## Task
Set down every record below exactly as written.

--

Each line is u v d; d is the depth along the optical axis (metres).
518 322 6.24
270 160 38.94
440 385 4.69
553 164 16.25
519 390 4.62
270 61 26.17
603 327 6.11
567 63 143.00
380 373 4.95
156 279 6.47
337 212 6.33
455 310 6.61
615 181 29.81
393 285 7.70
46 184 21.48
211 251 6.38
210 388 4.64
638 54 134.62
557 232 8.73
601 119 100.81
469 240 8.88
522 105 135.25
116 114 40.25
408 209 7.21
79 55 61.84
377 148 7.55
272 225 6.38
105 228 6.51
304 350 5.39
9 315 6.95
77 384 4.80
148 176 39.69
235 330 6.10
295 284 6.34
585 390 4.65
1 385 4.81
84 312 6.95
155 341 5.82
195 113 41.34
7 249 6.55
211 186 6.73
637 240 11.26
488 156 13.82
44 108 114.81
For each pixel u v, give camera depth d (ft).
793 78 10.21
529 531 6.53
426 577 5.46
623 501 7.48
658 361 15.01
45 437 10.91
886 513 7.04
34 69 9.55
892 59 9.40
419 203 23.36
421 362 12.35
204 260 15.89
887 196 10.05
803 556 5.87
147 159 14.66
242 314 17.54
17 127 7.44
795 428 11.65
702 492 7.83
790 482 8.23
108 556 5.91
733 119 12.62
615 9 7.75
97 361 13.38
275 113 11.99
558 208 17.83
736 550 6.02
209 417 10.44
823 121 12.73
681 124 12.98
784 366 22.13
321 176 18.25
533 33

--

## Exercise answer
Each line is u v d; d is the depth along the optical axis (metres).
518 322 6.24
270 160 38.94
440 385 4.69
553 164 16.25
519 390 4.62
270 61 26.17
603 327 6.11
567 63 143.00
380 373 4.95
156 279 6.47
337 212 6.33
455 310 6.61
615 181 29.81
393 285 7.70
46 184 21.48
211 251 6.38
210 388 4.64
638 54 134.62
557 232 8.73
601 119 100.81
469 240 8.88
522 105 135.25
116 114 40.25
408 209 7.21
79 55 61.84
377 148 7.55
272 225 6.38
105 228 6.51
304 350 5.39
9 315 6.95
77 384 4.80
148 176 39.69
235 330 6.10
295 284 6.34
585 390 4.65
1 385 4.81
84 312 6.95
155 341 5.82
195 113 41.34
7 249 6.55
211 186 6.73
637 240 11.26
488 156 13.82
44 108 114.81
For each pixel u v, give camera depth d (ft).
793 78 10.21
529 531 6.53
426 577 5.46
623 501 7.48
658 361 15.01
45 437 10.91
886 513 7.04
34 69 9.55
892 59 9.40
419 203 23.36
421 362 12.35
204 260 15.89
887 196 10.05
803 556 5.87
147 159 14.66
242 314 17.54
17 127 7.44
795 428 11.65
702 492 7.83
790 482 8.23
108 556 5.91
733 119 12.62
615 9 7.75
97 361 13.38
275 113 11.99
558 208 17.83
736 550 6.02
209 417 10.44
823 121 12.73
681 124 12.98
784 366 22.13
321 176 18.25
533 33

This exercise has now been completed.